How to complete this task: Exactly as written, please set down all of the entries again, with no pictures.
** Opening Input records block **
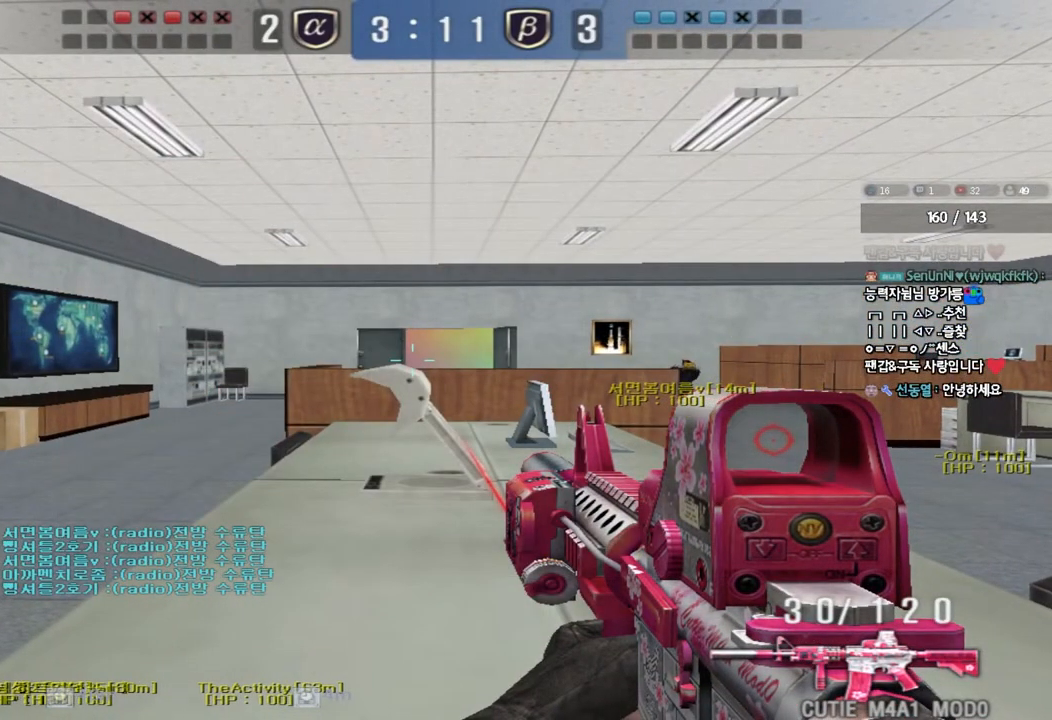
{"keys": ["ctrl"], "events": []}
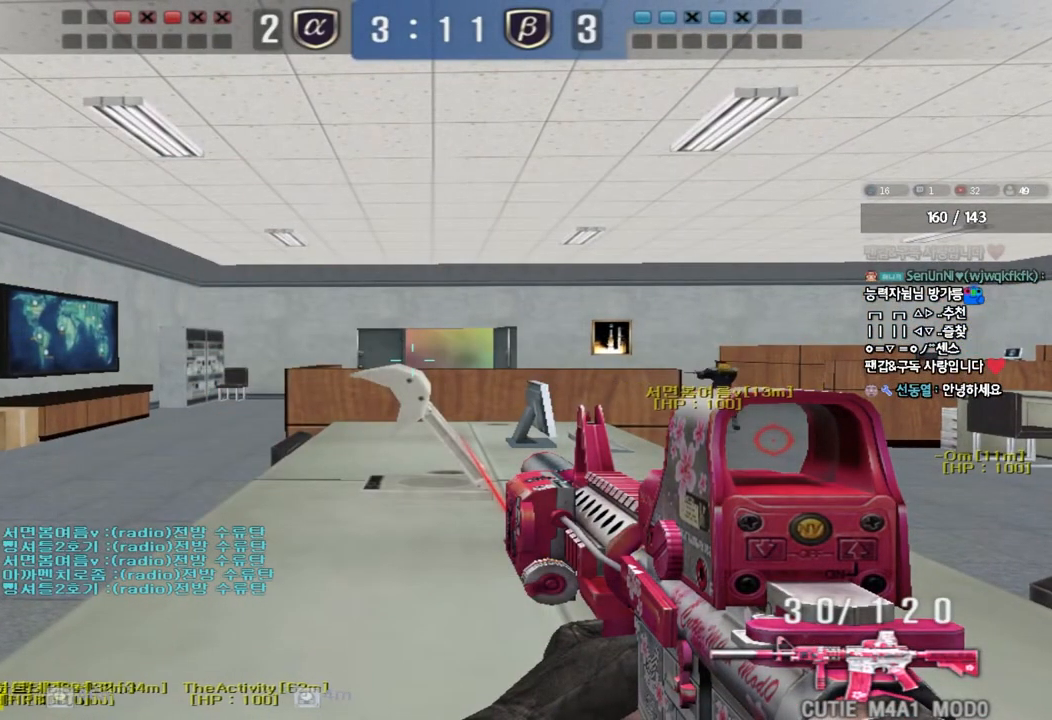
{"keys": ["ctrl"], "events": []}
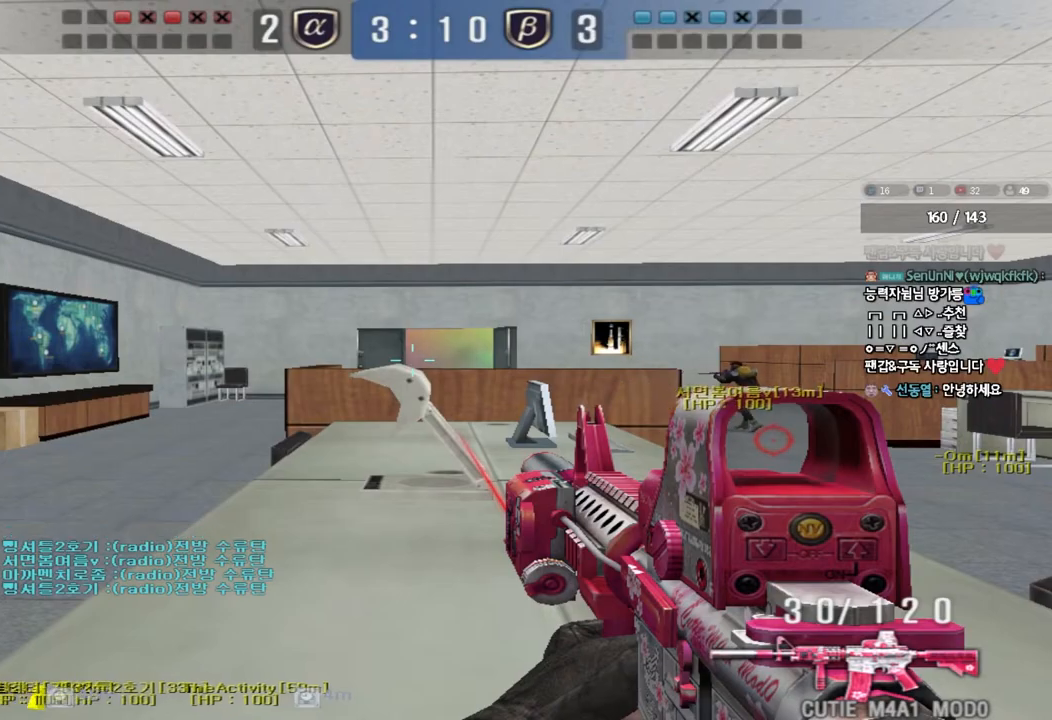
{"keys": ["a", "w"], "events": [[367, "a", "down"], [367, "ctrl", "up"], [367, "w", "down"]]}
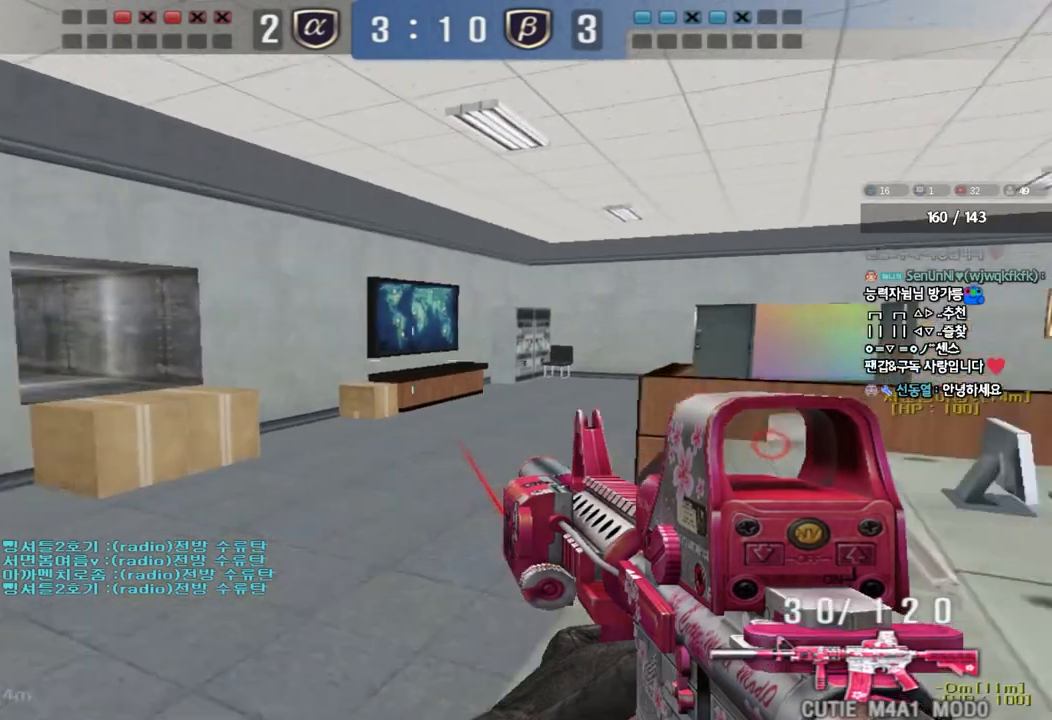
{"keys": ["d", "w"], "events": [[450, "a", "up"], [500, "d", "down"]]}
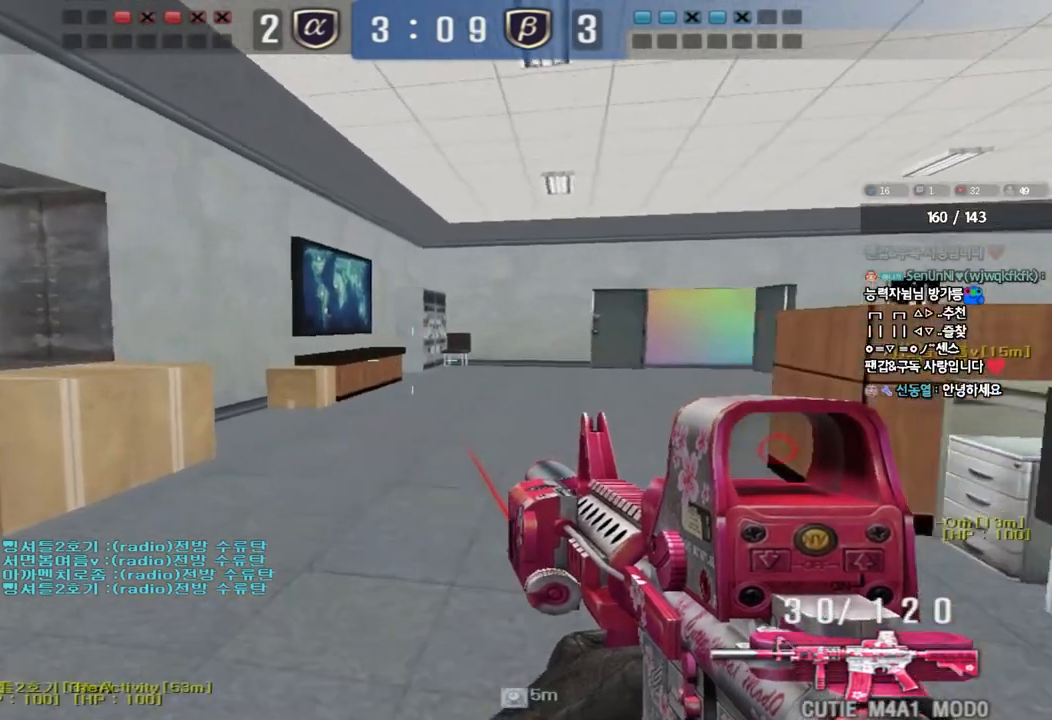
{"keys": ["ctrl", "space"], "events": [[217, "ctrl", "down"], [233, "d", "up"], [233, "w", "up"], [300, "w", "down"], [317, "ctrl", "up"], [317, "d", "down"], [433, "ctrl", "down"], [450, "d", "up"], [467, "w", "up"], [483, "space", "down"]]}
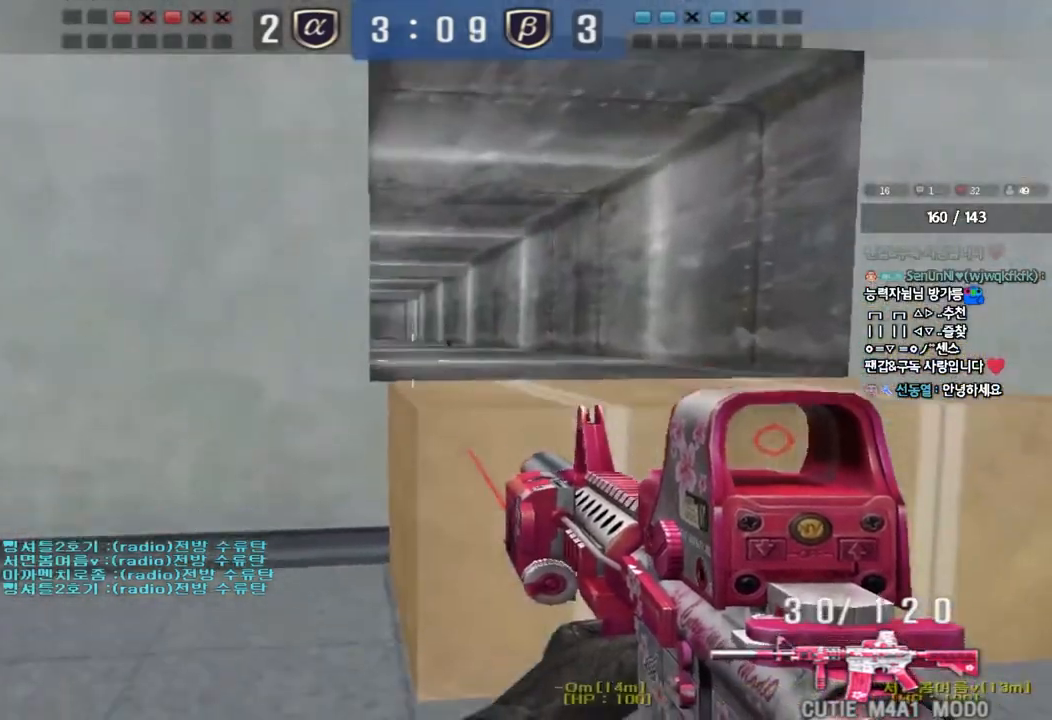
{"keys": ["a", "s"], "events": [[50, "a", "down"], [50, "s", "down"], [67, "ctrl", "up"], [67, "space", "up"], [167, "ctrl", "down"], [317, "ctrl", "up"]]}
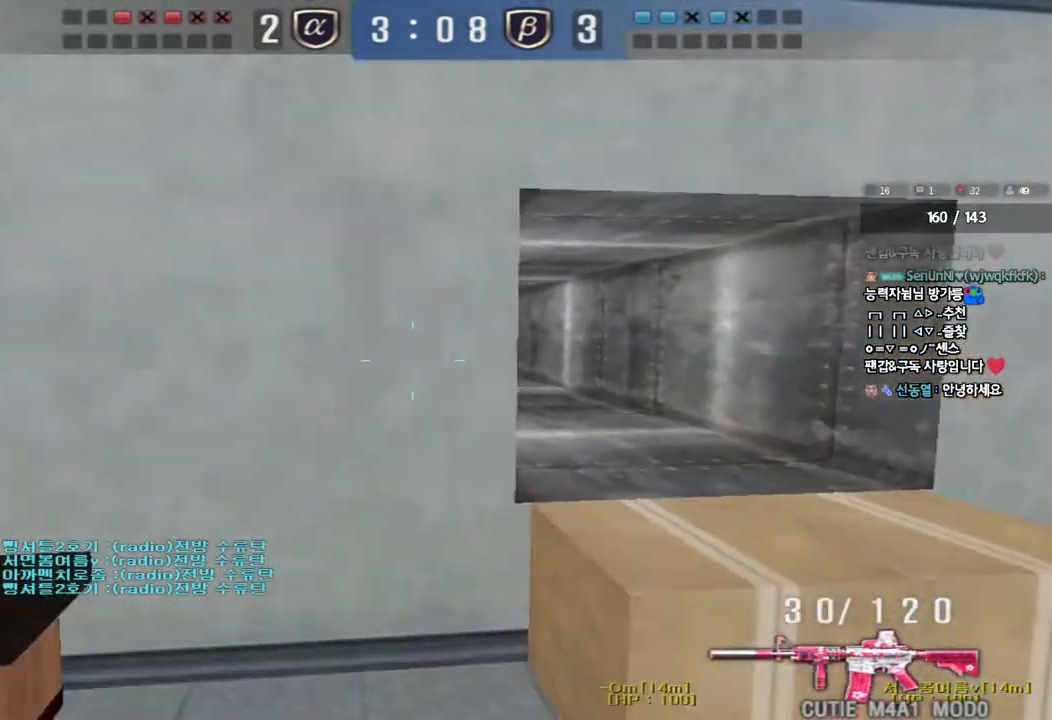
{"keys": [], "events": [[17, "a", "up"], [83, "d", "down"], [300, "d", "up"], [300, "shift", "down"], [333, "s", "up"], [350, "space", "down"], [467, "shift", "up"], [467, "space", "up"]]}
** Closing Input records block **
Expected output:
{"keys": ["ctrl"], "events": []}
{"keys": ["ctrl"], "events": []}
{"keys": ["a", "w"], "events": [[367, "a", "down"], [367, "ctrl", "up"], [367, "w", "down"]]}
{"keys": ["d", "w"], "events": [[450, "a", "up"], [500, "d", "down"]]}
{"keys": ["ctrl", "space"], "events": [[217, "ctrl", "down"], [233, "d", "up"], [233, "w", "up"], [300, "w", "down"], [317, "ctrl", "up"], [317, "d", "down"], [433, "ctrl", "down"], [450, "d", "up"], [467, "w", "up"], [483, "space", "down"]]}
{"keys": ["a", "s"], "events": [[50, "a", "down"], [50, "s", "down"], [67, "ctrl", "up"], [67, "space", "up"], [167, "ctrl", "down"], [317, "ctrl", "up"]]}
{"keys": [], "events": [[17, "a", "up"], [83, "d", "down"], [300, "d", "up"], [300, "shift", "down"], [333, "s", "up"], [350, "space", "down"], [467, "shift", "up"], [467, "space", "up"]]}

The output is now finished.